Vegetarian Chilli

Donated by good friend and founder of Think Electric Bikes, Jonno. A delicious winter warmer that can be made in a heart beat and last the week!

If you are using couscous instead of rice, when the chilli has 10 minutes left of simmering, pour boiling water over it, cover and leave for 8 mins before flaking up and serving.
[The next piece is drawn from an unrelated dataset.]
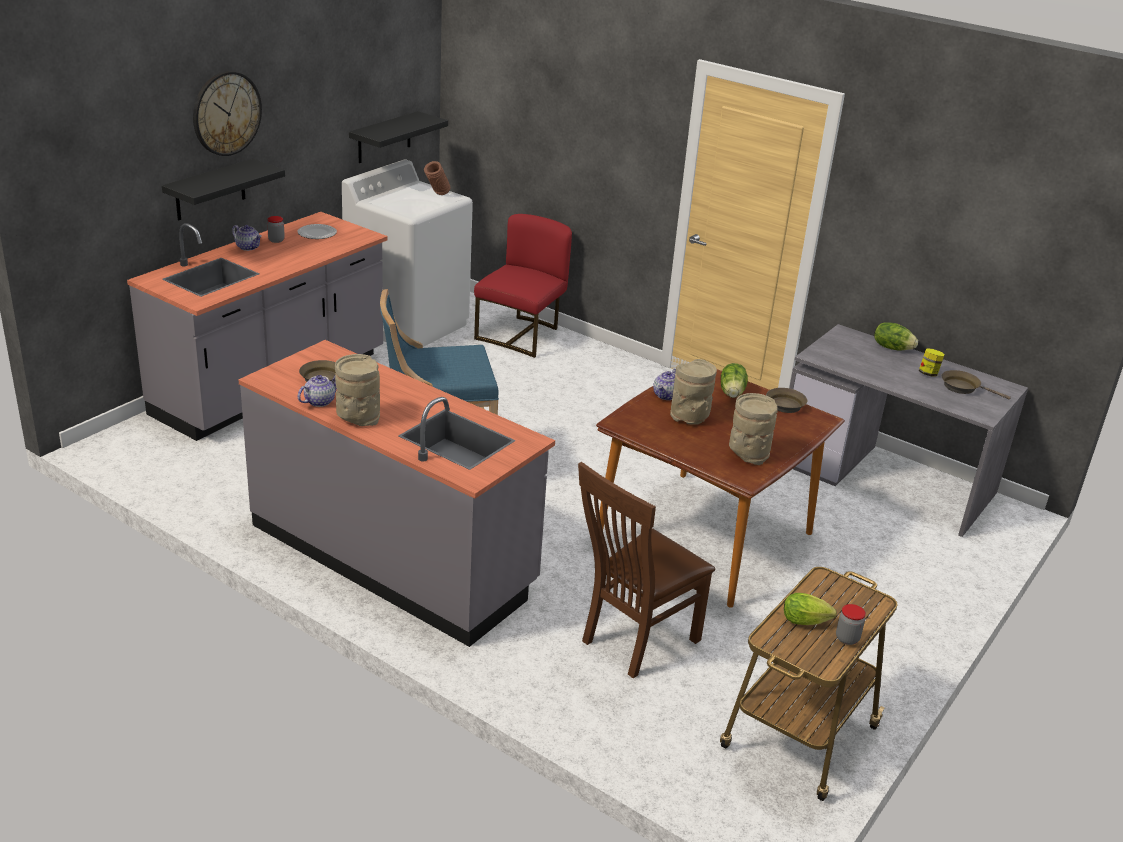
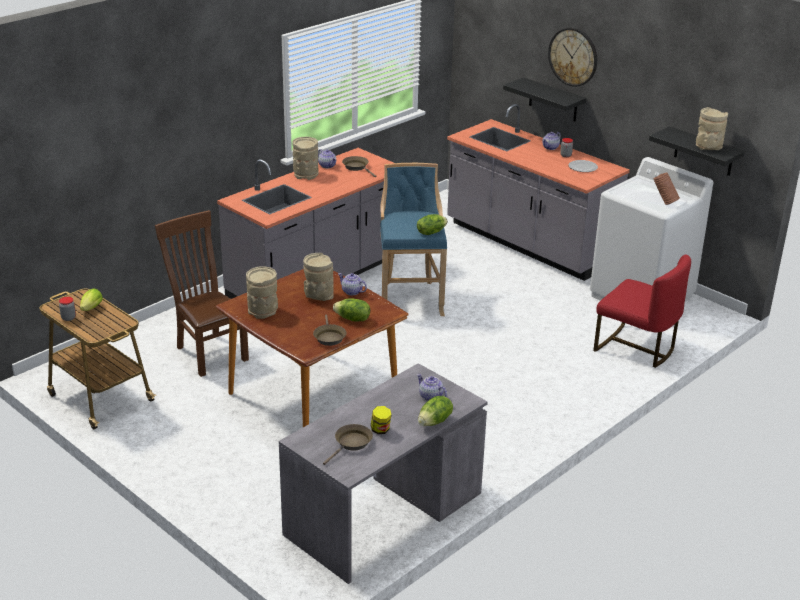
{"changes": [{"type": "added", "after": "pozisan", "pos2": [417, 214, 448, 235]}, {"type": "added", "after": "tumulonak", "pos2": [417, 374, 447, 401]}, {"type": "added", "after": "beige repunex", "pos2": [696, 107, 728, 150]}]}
Add a dash of cumin or paprika to the mix for extra flavour. 

Ingredients:

  • 1 can veggie mince (you could use beef or lamb mince for this, too.)
  • 1 can tomatoes
  • 1 can kidney beans
  • 1 onion
  • 8 button mushrooms
  • 1 1/2 tsp chilli powder
  • natural/greek yoghurt
  • 1 1/2 cup brown rice (or couscous)
  • dash of cooking oil

You will need:

  • Frying pan & spatula
  • Deep saucepan with lid & wooden spoon
  • Chopping board & sharp knife

Method: (prep time: 5 mins; cook time: 20-25 mins)

  • Add 2.25 cold cups water to sauce pan, with rice, set heat to high.
  • Slice mushrooms into chunk and dice onion.
  • On medium heat heat oil in frying pan and add mushrooms and onion, cook until soft.
  • When rice water boils, turn heat down to low, add the lid and simmer for 20 mins. 
  • Add mince to frying pan and soften.
  • Add tomatoes and kidney beans, stirring constantly.
  • Add chilli powder to taste, 1 1/2 tsp should give reasonable kick!
  • Let chilli simmer for 20 minutes.
  • When 20 mins are up on the rice, remove from heat and leave for 10 mins.
  • Serve rice on plate with chilli on top and a dollop of yoghurt on the side.